Als Musicalfan lasse ich es mir natürlich nicht nehmen, meine Eindrücke zu diesem Musical zu schildern – zumal Micha das Stück in der Vergangenheit bereits mehrfach gesehen hatte. 😊

Als wir erfuhren, dass dieses Mal eine andere Besetzung auf der Bühne stand, machten wir zunächst ein etwas langes Gesicht. Mareike Heyen als die Amme – wo wir doch wussten, wie großartig Steffi Irmen diese Rolle verkörpert. Wer das Stück schon einmal mit der Originalbesetzung gesehen hat, bringt eben gewisse Erwartungen mit. 😉

Doch wir ließen uns davon die Vorfreude nicht nehmen und entschieden uns, dem Musical dennoch eine Chance zu geben. Zu Beginn ertappte ich mich bei Gedanken wie: Warum sieht Romeo plötzlich ganz anders aus? Wo ist der blonde Romeo mit Pferdeschwanz? Auch Julia und die anderen wirkten zunächst ungewohnt.

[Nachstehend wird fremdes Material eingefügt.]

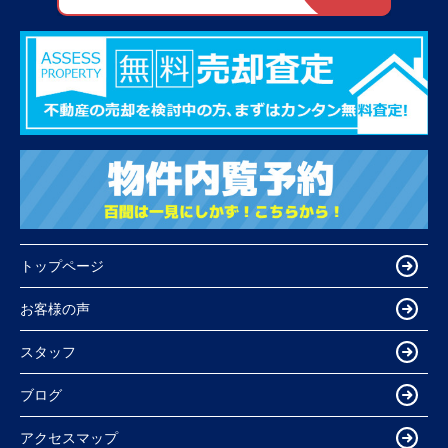
トップページ
お客様の声
スタッフ
ブログ
アクセスマップ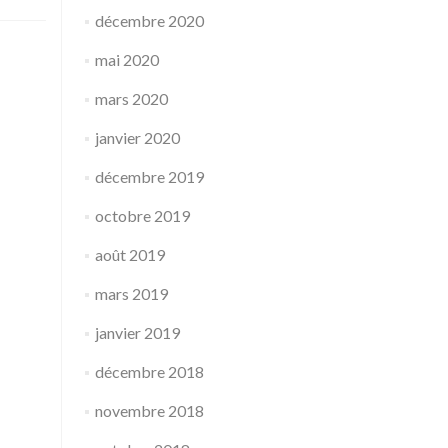
décembre 2020
mai 2020
mars 2020
janvier 2020
décembre 2019
octobre 2019
août 2019
mars 2019
janvier 2019
décembre 2018
novembre 2018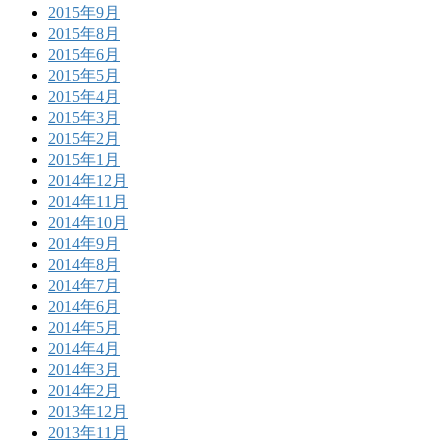
2015年9月
2015年8月
2015年6月
2015年5月
2015年4月
2015年3月
2015年2月
2015年1月
2014年12月
2014年11月
2014年10月
2014年9月
2014年8月
2014年7月
2014年6月
2014年5月
2014年4月
2014年3月
2014年2月
2013年12月
2013年11月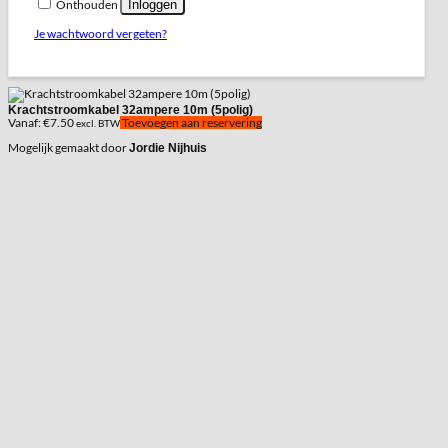
Inloggen
Onthouden
Je wachtwoord vergeten?
Krachtstroomkabel 32ampere 10m (5polig)
Vanaf:
€
7.50
Toevoegen aan reservering
excl. BTW
Mogelijk gemaakt door
Jordie Nijhuis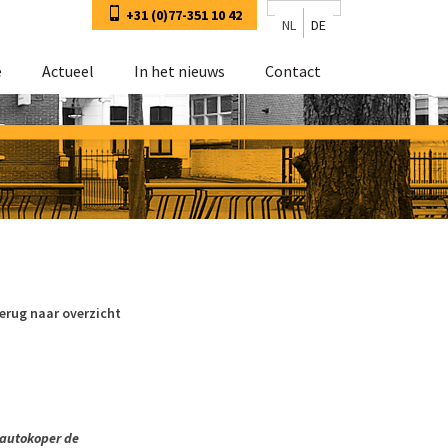
+31 (0)77-351 10 42
NL
DE
e
Actueel
In het nieuws
Contact
erug naar overzicht
 autokoper de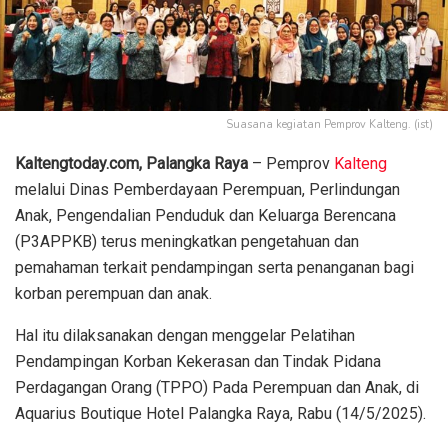
Suasana kegiatan Pemprov Kalteng. (ist)
Kaltengtoday.com, Palangka Raya
– Pemprov
Kalteng
melalui Dinas Pemberdayaan Perempuan, Perlindungan
Anak, Pengendalian Penduduk dan Keluarga Berencana
(P3APPKB) terus meningkatkan pengetahuan dan
pemahaman terkait pendampingan serta penanganan bagi
korban perempuan dan anak.
Hal itu dilaksanakan dengan menggelar Pelatihan
Pendampingan Korban Kekerasan dan Tindak Pidana
Perdagangan Orang (TPPO) Pada Perempuan dan Anak, di
Aquarius Boutique Hotel Palangka Raya, Rabu (14/5/2025).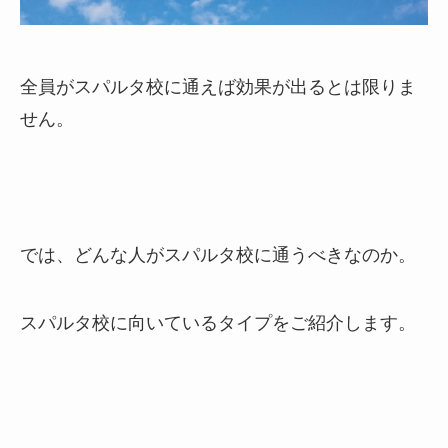
全員がスパルタ校に通えば効果が出るとは限りま
せん。
では、どんな人がスパルタ校に通うべきなのか。
スパルタ校に向いているタイプをご紹介します。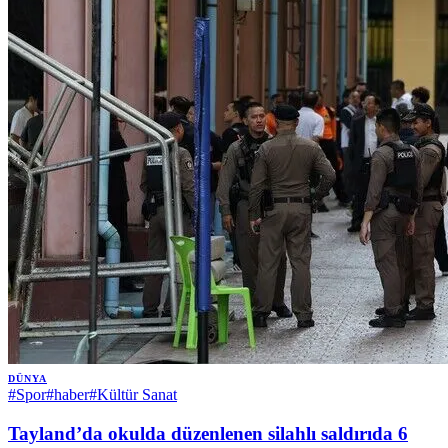
DÜNYA
#
Spor
#
haber
#
Kültür Sanat
Tayland’da okulda düzenlenen silahlı saldırıda 6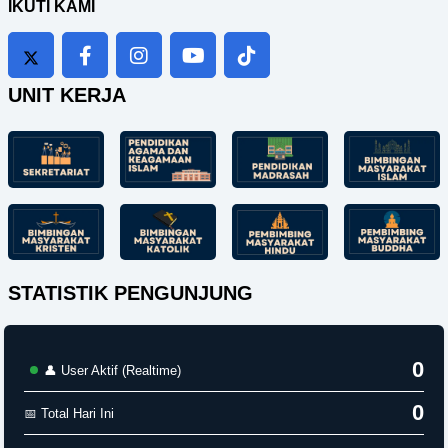
IKUTI KAMI
UNIT KERJA
STATISTIK PENGUNJUNG
0
👤 User Aktif (Realtime)
0
📅 Total Hari Ini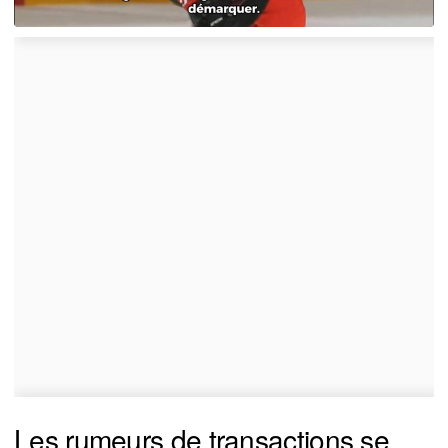
Les rumeurs de transactions se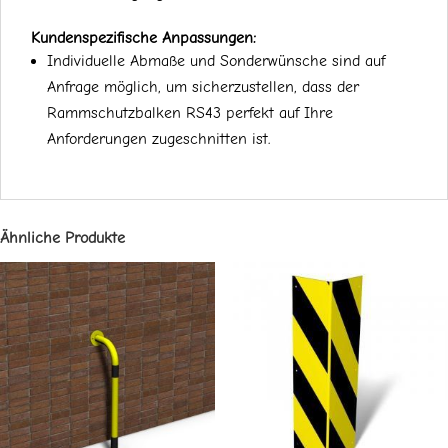
Kundenspezifische Anpassungen:
Individuelle Abmaße und Sonderwünsche sind auf
Anfrage möglich, um sicherzustellen, dass der
Rammschutzbalken RS43 perfekt auf Ihre
Anforderungen zugeschnitten ist.
Ähnliche Produkte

Während der Vorstellung wurde jedoch schnell klar: Diese Inszenierung ist sogar noch einen Takt besser als die, die ich zuvor gesehen hatte. Spätestens als die Amme zu singen begann, war es um mich geschehen. Ich war restlos begeistert von der jungen Darstellerin – ihrer Stimme, ihrer Ausdruckskraft, ihrer Präsenz. Zwei völlig unterschiedliche Interpretationen derselben Rolle, und doch beide auf ihre Weise großartig.🥰

So sehr ich auch Fan von Steffi Irmen bin, Mareike Heyen hat mich definitiv für sich gewonnen. Und es ist nicht nur die Amme, die mich überzeugt hat: Das gesamte Ensemble bringt eine andere  Dynamik auf die Bühne. Ein Unterschied, den man wohl nur dann wirklich wahrnimmt, wenn man das Glück hat, ein Stück in zwei verschiedenen Besetzungen erleben zu dürfen.